The consequences from Quentin Tarantino‘s nasty public beef with the NYPD may extend beyond his personal politics to the commercial and awards potential of his “The Hateful Eight,” distributed by The Weinstein Company, industry analysts told TheWrap.
Fallout from Tarantino’s participation in a Manhattan rally against police brutality comes at a most inconvenient time, as the studio attempts to position the director’s bloody Western as both a Christmas Day must-see and a major awards contender.
“The first concern in any kind of position where a film is being attacked by a group outside of Hollywood is not about awards, it’s about commercial impact. Everyone needs to make money,” said a top studio consultant, who spoke to TheWrap on condition of anonymity.
Indeed. It’s been a decidedly lean year for TWC theatrical offerings, as January’s “Paddington” was their biggest hit with $75 million in domestic earnings.
Both the New York police union and New York City Police Commissioner Bill Bratton hit out against the comments Tarantino made Saturday at the demonstration, wherein he referred to officers as “murderers.”
“I have to call a murder a murder and I have to call the murderers the murderers,” the Oscar winner told protesters.
“There are no words to describe the contempt I have for him and his comments at this particular time,” Bratton said.
NY police union president Patrick Lynch took things a step further, saying “New Yorkers need to send a message to this purveyor of degeneracy. It’s time for a boycott of
The backlash has prompted speculation that those sentiments could keep New York moviegoers — and police supporters nationwide — from seeing “Hateful Eight.”
“Quentin is not exactly George Clooney. He’s a not a person who divides the country with his well-informed opinions,” said the consultant, pointing out that audiences don’t look to Tarantino for guidance on social issues.
“Quentin is pretty much across the board larger than life. Harvey Weinstein could make the case his movies are outlets, and the violence is done as hyperbole. There’s no reason for them to come out and start talking… he should be stepping up and saying, ‘Don’t talk or apologize for me, let me get out of my own hole .'”
The Weinstein Company did not return TheWrap’s repeated requests for comment.
Linda Ong, CEO of brand agency TruthCo, said Tarantino’s cinematic affinity for violence lends himself to the real-life conversation.

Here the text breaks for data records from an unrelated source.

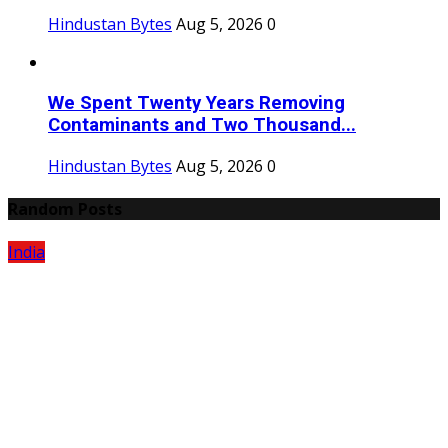
Hindustan Bytes
Aug 5, 2026
0
We Spent Twenty Years Removing
Contaminants and Two Thousand...
Hindustan Bytes
Aug 5, 2026
0
Random Posts
India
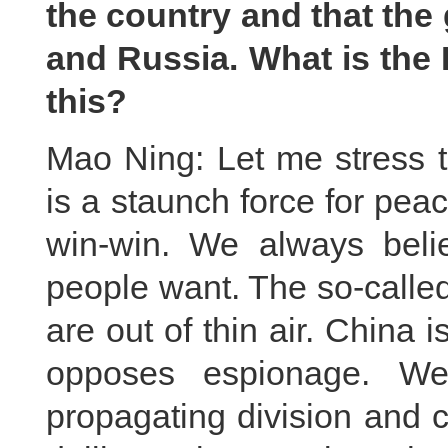
the country and that the 
and Russia. What is the
this?
Mao Ning: Let me stress th
is a staunch force for pe
win-win. We always belie
people want. The so-calle
are out of thin air. China 
opposes espionage. We
propagating division and co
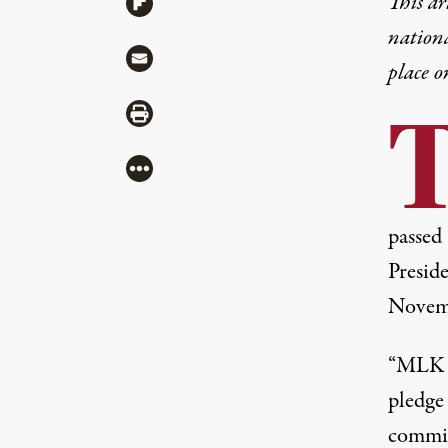
This ar
Share via Flipboard
nation
Share via Mail
place o
Share via Print
More
passed 
Presid
Novemb
“MLK L
pledge
commit 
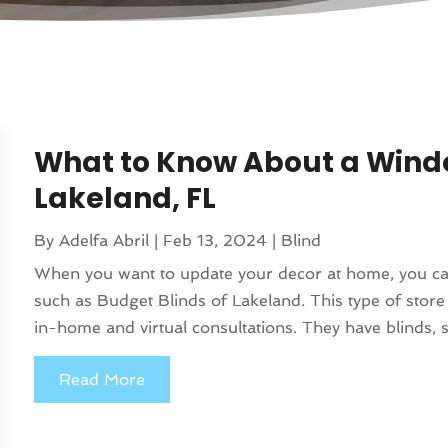
What to Know About a Windo
Lakeland, FL
By
Adelfa Abril
|
Feb 13, 2024
|
Blind
When you want to update your decor at home, you can
such as Budget Blinds of Lakeland. This type of stor
in-home and virtual consultations. They have blinds, sh
Read More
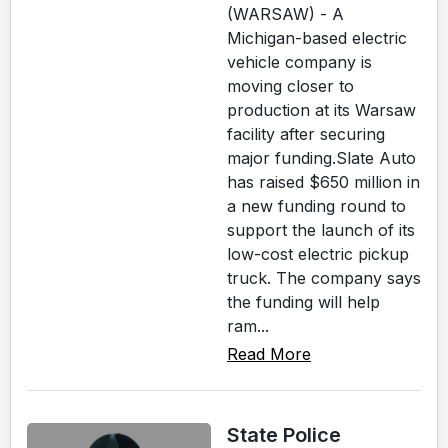
(WARSAW) - A
Michigan-based electric
vehicle company is
moving closer to
production at its Warsaw
facility after securing
major funding.Slate Auto
has raised $650 million in
a new funding round to
support the launch of its
low-cost electric pickup
truck. The company says
the funding will help
ram...
Read More
State Police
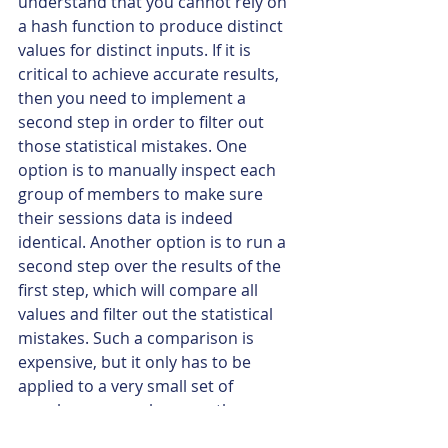
understand that you cannot rely on 
a hash function to produce distinct 
values for distinct inputs. If it is 
critical to achieve accurate results, 
then you need to implement a 
second step in order to filter out 
those statistical mistakes. One 
option is to manually inspect each 
group of members to make sure 
their sessions data is indeed 
identical. Another option is to run a 
second step over the results of the 
first step, which will compare all 
values and filter out the statistical 
mistakes. Such a comparison is 
expensive, but it only has to be 
applied to a very small set of 
member groups, because the 
hashing algorithm has already ruled 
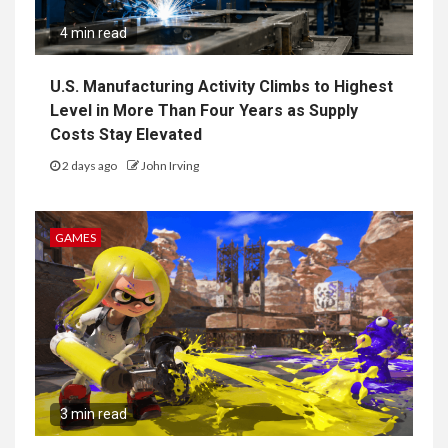
4 min read
U.S. Manufacturing Activity Climbs to Highest
Level in More Than Four Years as Supply
Costs Stay Elevated
2 days ago
John Irving
GAMES
3 min read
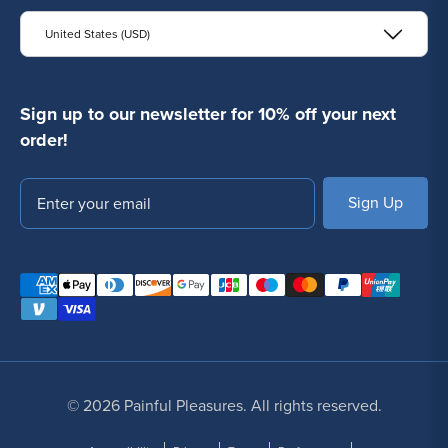
United States (USD)
Sign up to our newsletter for 10% off your next
order!
Email
SUBSCRIBE
© 2026 Painful Pleasures. All rights reserved.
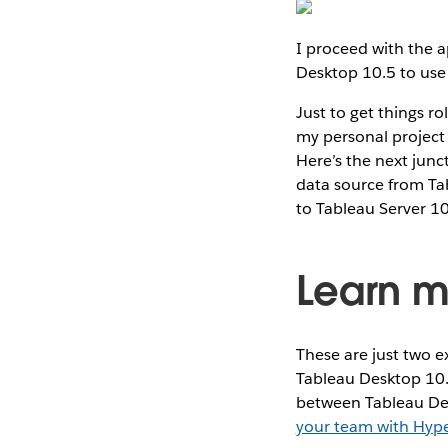
I proceed with the a
Desktop 10.5 to use 
Just to get things r
my personal project
Here’s the next junc
data source from Tab
to Tableau Server 10
Learn m
These are just two e
Tableau Desktop 10.
between Tableau Desk
your team with Hyp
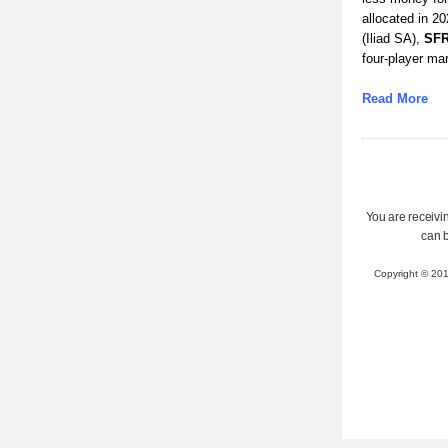
allocated in 2
(Iliad SA),
SF
four-player mar
Read More
You are receivin
can 
Copyright © 20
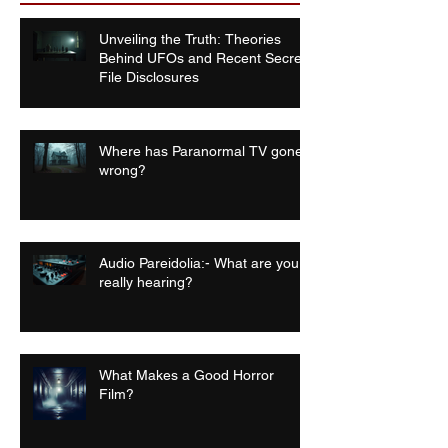
Unveiling the Truth: Theories
Behind UFOs and Recent Secret
File Disclosures
Where has Paranormal TV gone
wrong?
Audio Pareidolia:- What are you
really hearing?
What Makes a Good Horror
Film?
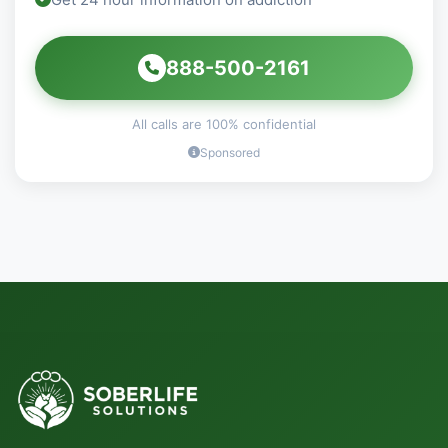
888-500-2161
All calls are 100% confidential
Sponsored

“Tarantino’s long-held cultural perspective on violence gives him an interesting space to speak on it. This feud resonates with his uber-fans and could drive others to see his film,” Ong said. “[He] should own his stance as always, he’s been in hotter water before. Courting controversy is a big part of his brand.”
Such behavior might be Tarantino’s stock-in-trade, but the controversy could make life unpleasant for Weinstein, who resides in New York at least part-time. Weinstein has upped his profile in the Big Apple over the past few years, pumping money into Broadway with “Finding Neverland” and tourism by backing Radio City Music Hall’s “Spring Spectacular.”
Not to mention the social position he occupies with Marchesa-designing wife Georgina Chapman. The pair are often fixtures at events like the Met Gala and political fundraisers hosted by the likes of Anna Wintour.
“You don’t want to walk around the streets of New York with a bulls-eye on your back for calling people ‘murderers,'” the consultant said.
Awards are also a notorious top priority for Weinstein and his company.
“The immense unlikability of various talent over the years never stopped them from getting nominated. Do they win? Not always, but they’re invited,” the consultant said.
Ong suggested the conflict ultimately could generate dialogue and awards buzz.
“Weinstein is in a position to make a call for dialogue and discussion, possibly hosting a forum or other public event that recognizes and respects the union’s perspective,” she said.
“The Hateful Eight” will roll out in limited release starting Christmas Day.